* Directions for this task
Turn the lines of every item below into a numbered list, skipping any blank lines. Leave the pictures out of your answer.

* Data

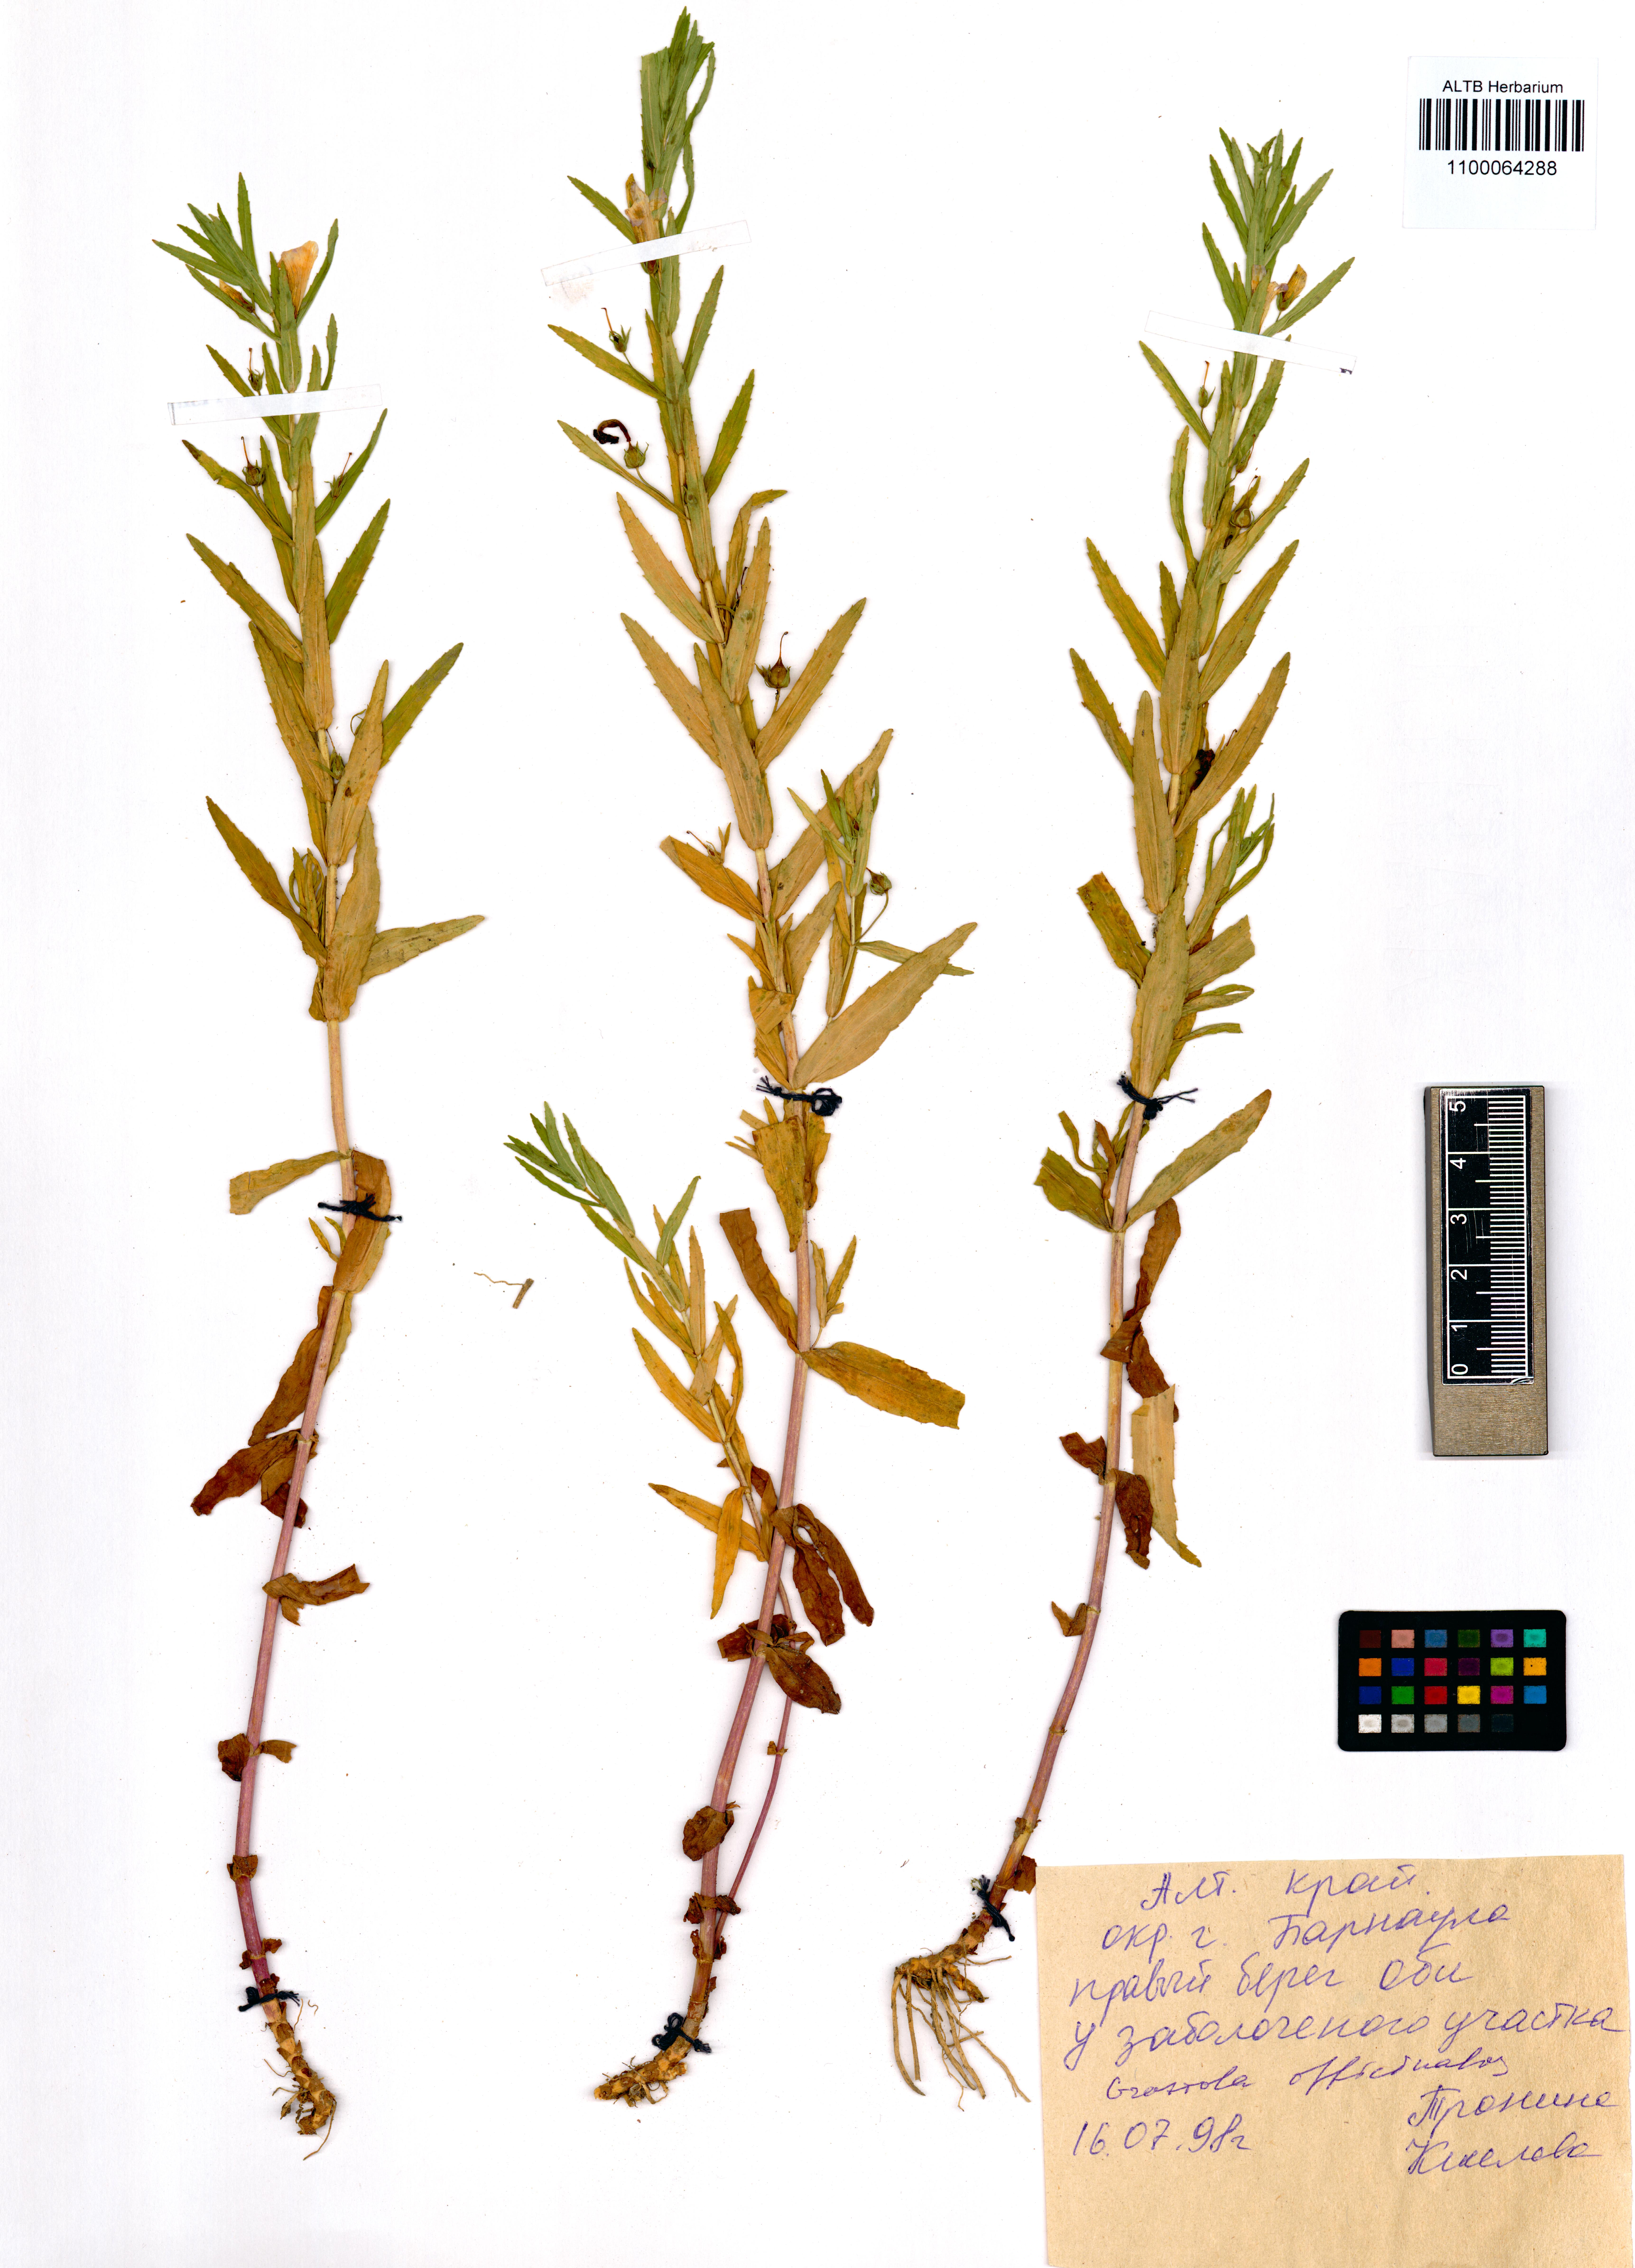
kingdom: Plantae
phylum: Tracheophyta
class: Magnoliopsida
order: Lamiales
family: Plantaginaceae
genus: Gratiola
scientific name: Gratiola officinalis
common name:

* Task output
1. kingdom: Plantae
2. phylum: Tracheophyta
3. class: Magnoliopsida
4. order: Lamiales
5. family: Plantaginaceae
6. genus: Gratiola
7. scientific name: Gratiola officinalis
8. common name:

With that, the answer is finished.